An exact copy of all the data is needed, with every picture left out.

*** DATA PROVIDED Section Begins ***

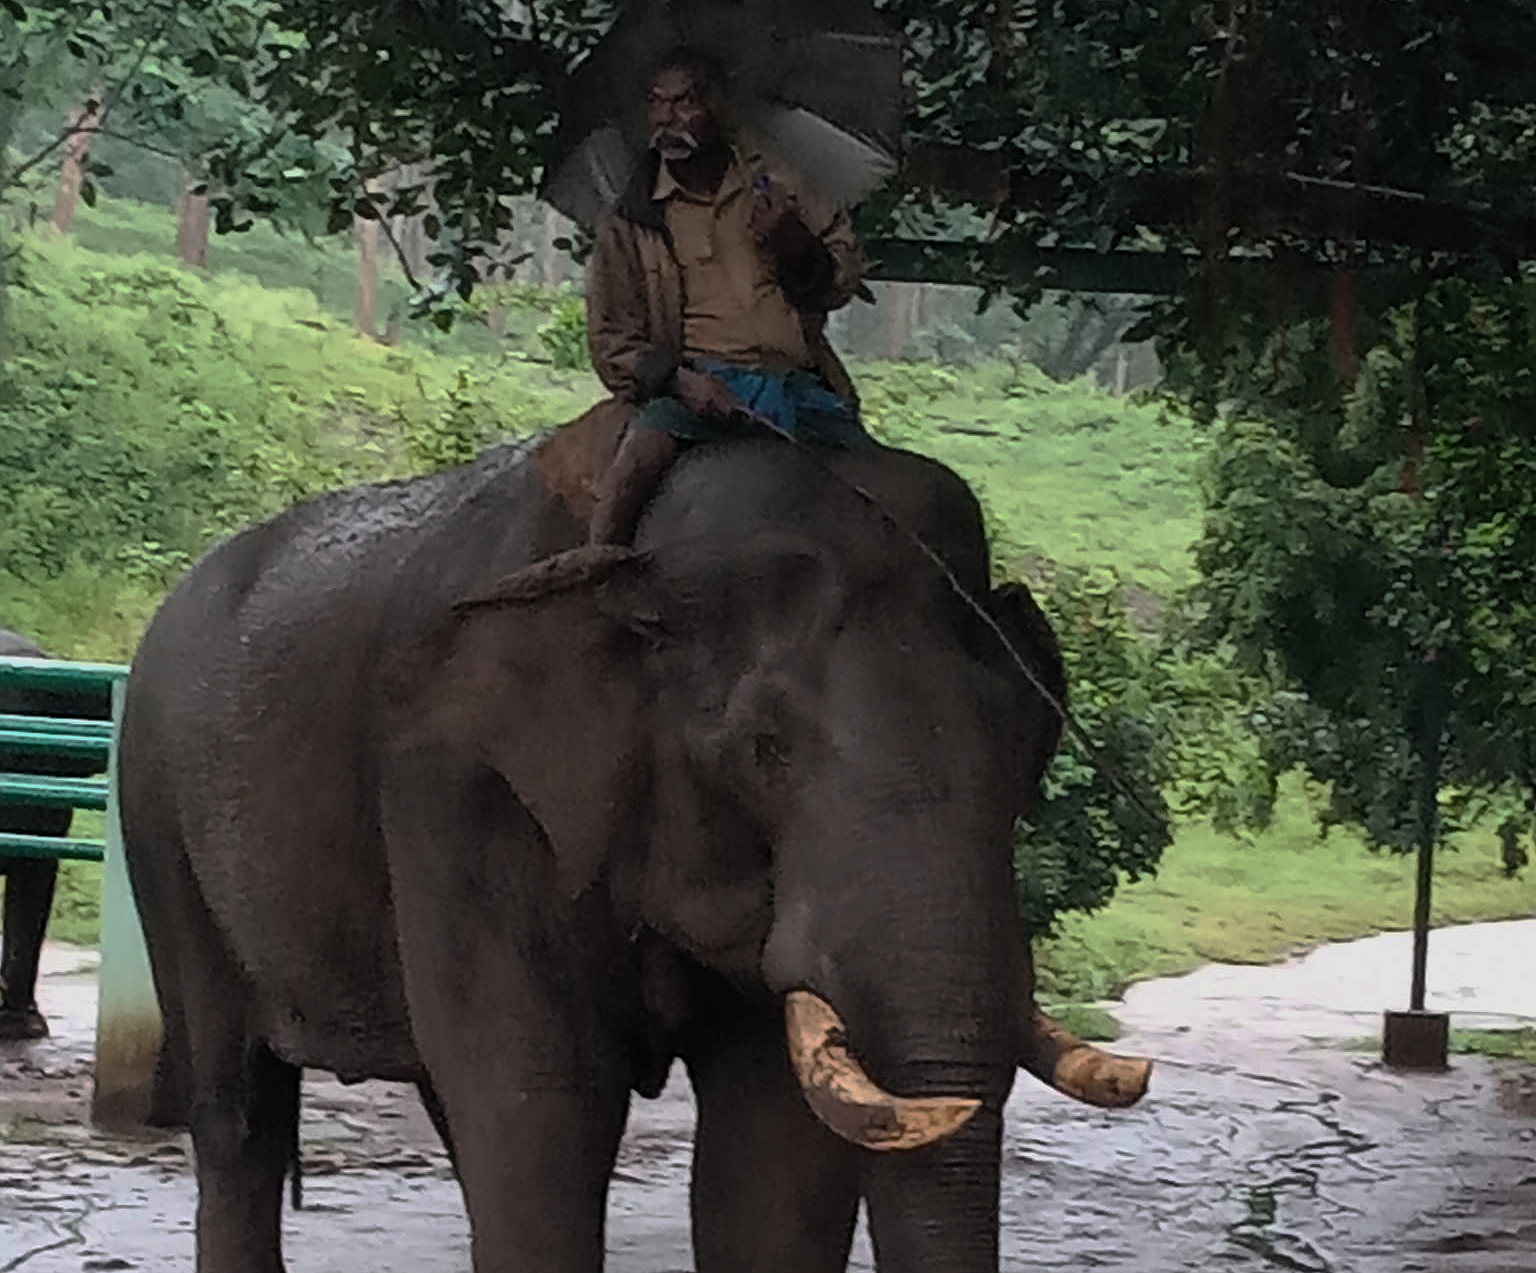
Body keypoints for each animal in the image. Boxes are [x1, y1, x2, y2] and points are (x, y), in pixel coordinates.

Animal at [118, 413, 1152, 1273]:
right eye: (763, 747)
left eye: (1029, 740)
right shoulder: (459, 793)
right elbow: (542, 1105)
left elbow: (771, 1154)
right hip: (158, 815)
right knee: (238, 1113)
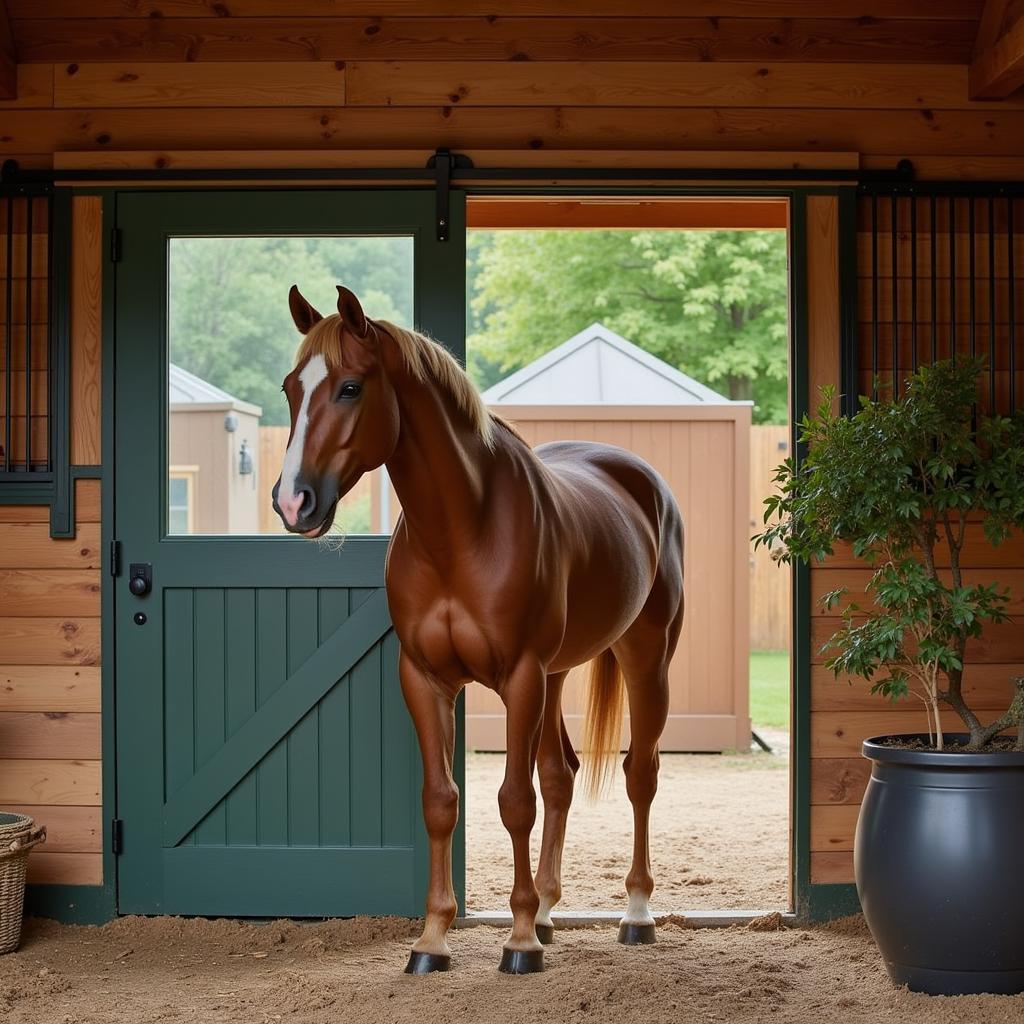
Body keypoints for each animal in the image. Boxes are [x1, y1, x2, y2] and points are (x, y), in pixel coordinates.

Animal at [276, 284, 684, 970]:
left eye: (351, 387)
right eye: (289, 389)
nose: (292, 501)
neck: (461, 532)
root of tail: (643, 480)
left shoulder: (518, 676)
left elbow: (515, 802)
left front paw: (517, 943)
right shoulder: (426, 678)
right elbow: (442, 803)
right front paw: (434, 940)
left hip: (644, 657)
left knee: (640, 775)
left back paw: (633, 913)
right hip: (556, 675)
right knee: (562, 775)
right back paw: (546, 911)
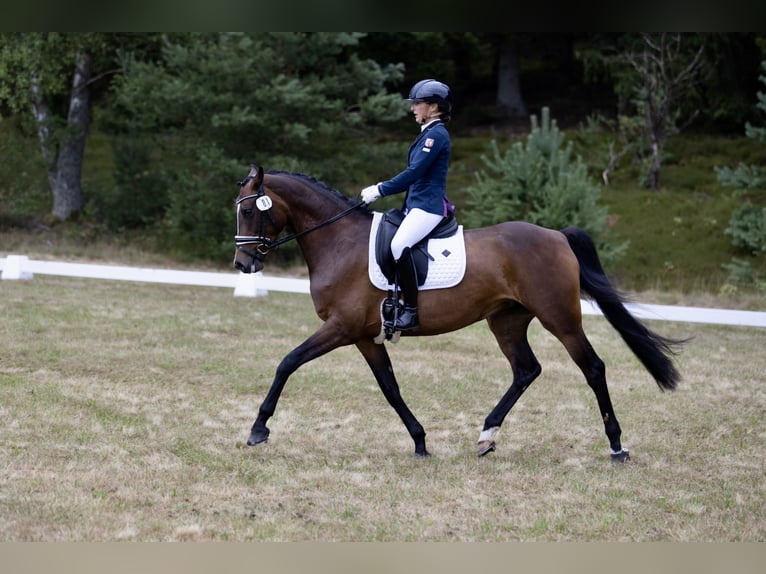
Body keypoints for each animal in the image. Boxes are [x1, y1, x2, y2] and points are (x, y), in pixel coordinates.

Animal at [233, 164, 686, 461]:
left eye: (250, 210)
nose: (242, 265)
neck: (339, 242)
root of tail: (556, 235)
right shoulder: (363, 335)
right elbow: (390, 387)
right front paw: (419, 441)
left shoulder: (341, 328)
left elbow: (287, 362)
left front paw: (259, 429)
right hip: (506, 320)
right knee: (526, 370)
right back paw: (487, 436)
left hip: (561, 318)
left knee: (592, 368)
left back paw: (617, 446)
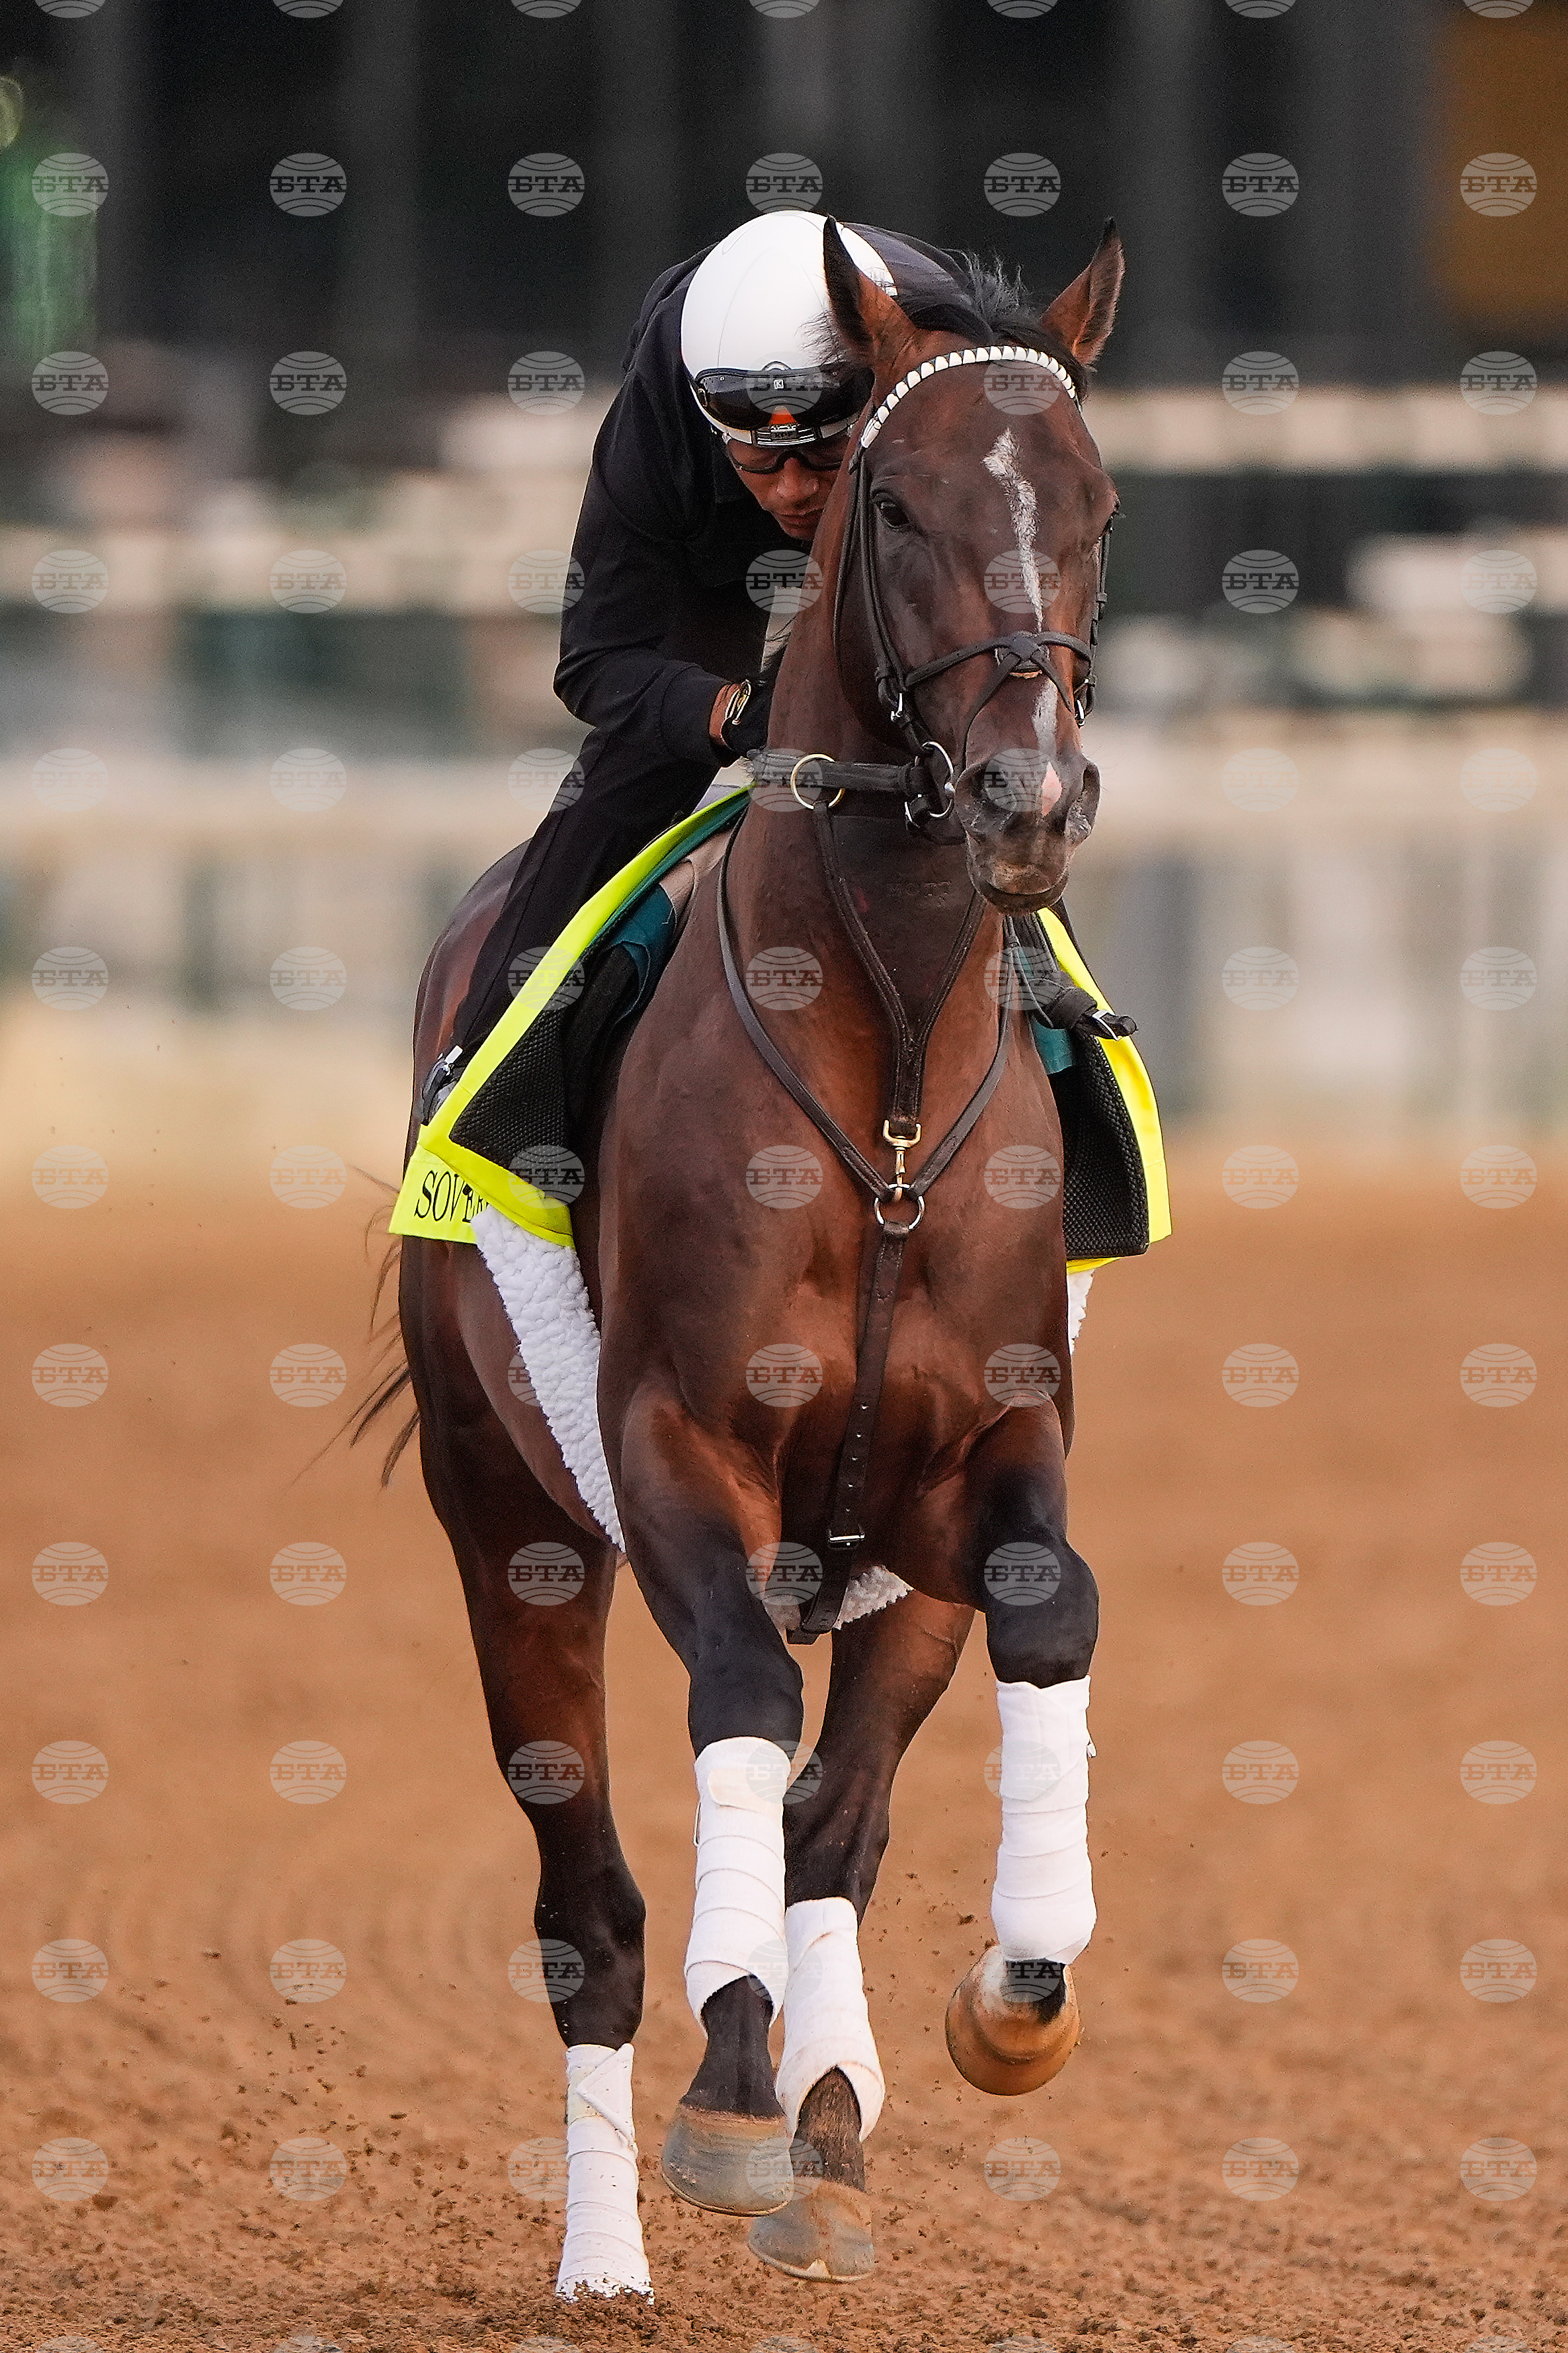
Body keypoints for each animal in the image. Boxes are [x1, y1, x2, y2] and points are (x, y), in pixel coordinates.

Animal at [390, 216, 1126, 2299]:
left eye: (1095, 501)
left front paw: (1012, 1996)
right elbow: (728, 1691)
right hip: (509, 1530)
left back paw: (828, 2111)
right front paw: (723, 2089)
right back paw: (617, 2243)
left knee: (834, 1812)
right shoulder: (674, 1448)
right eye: (893, 502)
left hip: (875, 1573)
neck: (877, 1078)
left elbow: (1046, 1612)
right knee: (595, 1907)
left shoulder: (979, 1463)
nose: (1025, 798)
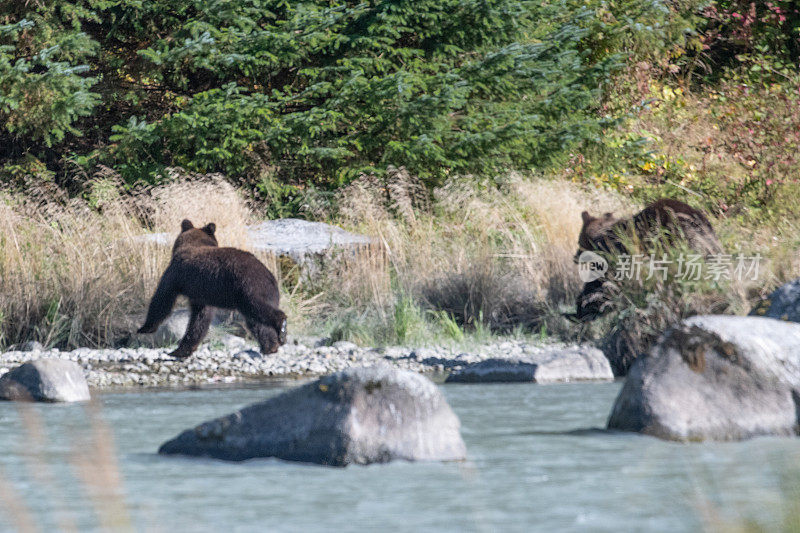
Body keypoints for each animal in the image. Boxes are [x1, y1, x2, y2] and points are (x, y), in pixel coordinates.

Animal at [138, 218, 288, 360]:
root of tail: (270, 276)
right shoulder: (201, 294)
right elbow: (200, 319)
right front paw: (180, 350)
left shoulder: (175, 273)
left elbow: (162, 298)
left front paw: (144, 328)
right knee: (256, 321)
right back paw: (270, 346)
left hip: (249, 288)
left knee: (259, 308)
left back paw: (281, 327)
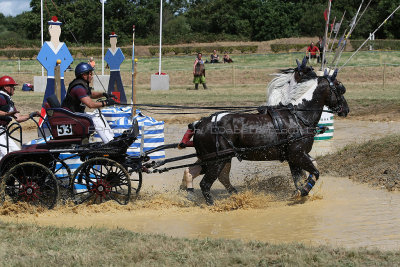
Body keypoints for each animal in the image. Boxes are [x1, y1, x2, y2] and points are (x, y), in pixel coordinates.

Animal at [192, 66, 348, 206]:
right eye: (340, 89)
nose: (346, 109)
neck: (298, 116)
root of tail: (200, 124)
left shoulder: (294, 158)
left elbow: (300, 178)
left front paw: (300, 193)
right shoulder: (297, 154)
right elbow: (315, 172)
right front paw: (303, 192)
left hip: (224, 159)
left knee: (222, 179)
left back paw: (237, 197)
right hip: (216, 161)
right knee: (205, 184)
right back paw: (213, 205)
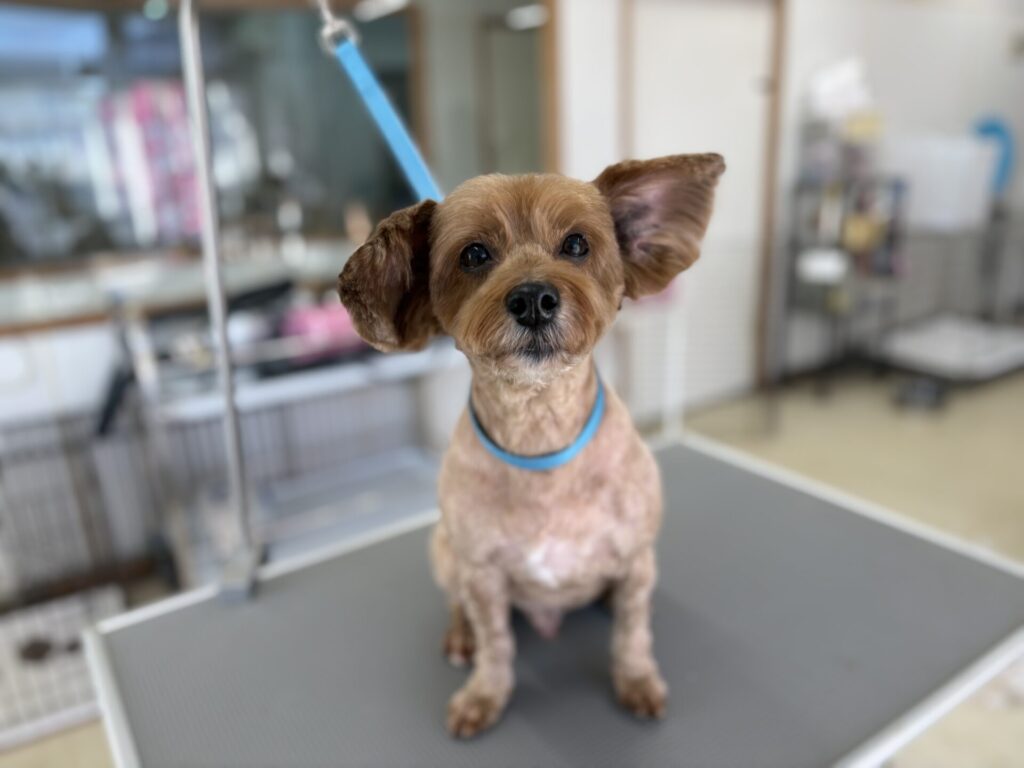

*** DATA PROVIDED Section Ends ***

[ANSWER AREA]:
Body keypoints for each animal in the image. Boxes are [x1, y1, x2, y2] and points are (x, y), in pixel coordinates.

Animal at [118, 413, 1152, 1273]:
right eye: (763, 747)
left eye: (1029, 740)
right shoulder: (459, 793)
right elbow: (542, 1105)
left elbow: (771, 1154)
right hip: (158, 815)
right knee: (238, 1113)
Body keypoints for each animal in the image. Boxes are [x1, y1, x2, y2] and points are (x, y), in pixel coordinates.

Animal at [276, 284, 684, 970]:
left eye: (351, 387)
right eye: (289, 389)
nose: (292, 501)
neck: (461, 532)
root of tail: (643, 480)
left shoulder: (518, 676)
left elbow: (515, 802)
left front paw: (517, 943)
right shoulder: (426, 678)
right elbow: (442, 803)
right front paw: (434, 940)
left hip: (644, 657)
left knee: (640, 775)
left back paw: (633, 913)
right hip: (556, 675)
right knee: (562, 775)
right back paw: (546, 911)
Body keypoints for each animal in the image. Boxes are [x1, y1, x2, y2] and points are (x, y), in pixel coordinates.

Animal at [233, 164, 686, 461]:
left eye: (250, 210)
nose: (242, 265)
neck: (339, 242)
root of tail: (556, 235)
right shoulder: (363, 335)
right elbow: (390, 387)
right front paw: (419, 441)
left shoulder: (341, 328)
left elbow: (287, 362)
left front paw: (259, 429)
right hip: (506, 320)
right knee: (526, 370)
right back paw: (487, 436)
left hip: (561, 318)
left knee: (592, 368)
left back paw: (617, 446)
Body keypoints for each animal in the image. Boxes are [x1, y1, x2, y2] and points are (x, y), in pixel coordinates.

Animal at [390, 216, 1126, 2299]:
left eye: (1095, 501)
left front paw: (1012, 1996)
right elbow: (728, 1691)
right hip: (509, 1530)
left back paw: (828, 2111)
right front paw: (723, 2089)
right back paw: (617, 2243)
left knee: (834, 1812)
right shoulder: (674, 1448)
right eye: (893, 502)
left hip: (875, 1573)
neck: (877, 1078)
left elbow: (1046, 1612)
right knee: (595, 1907)
left shoulder: (979, 1463)
nose: (1025, 798)
Body keypoints for each animal in the image. Boxes are [x1, y1, x2, y2] and points are (x, y), in pixel coordinates.

Animal at [138, 218, 288, 360]:
root of tail: (270, 276)
right shoulder: (201, 294)
right elbow: (200, 319)
right front paw: (180, 350)
left shoulder: (175, 273)
left elbow: (162, 298)
left front paw: (144, 328)
right knee: (256, 321)
right back paw: (270, 346)
left hip: (249, 288)
left knee: (259, 308)
left back paw: (281, 327)
Body keypoints for each animal in the image. Boxes are [x1, y1, x2, y2] and points are (x, y), in pixel coordinates.

Animal at [192, 66, 348, 206]:
right eye: (340, 89)
nose: (346, 109)
neck: (298, 116)
root of tail: (200, 124)
left shoulder: (294, 158)
left elbow: (300, 178)
left front paw: (300, 193)
right shoulder: (297, 154)
right elbow: (315, 172)
right front paw: (303, 192)
left hip: (224, 159)
left knee: (222, 179)
left back paw: (237, 197)
right hip: (216, 161)
right knee: (205, 184)
right back paw: (213, 205)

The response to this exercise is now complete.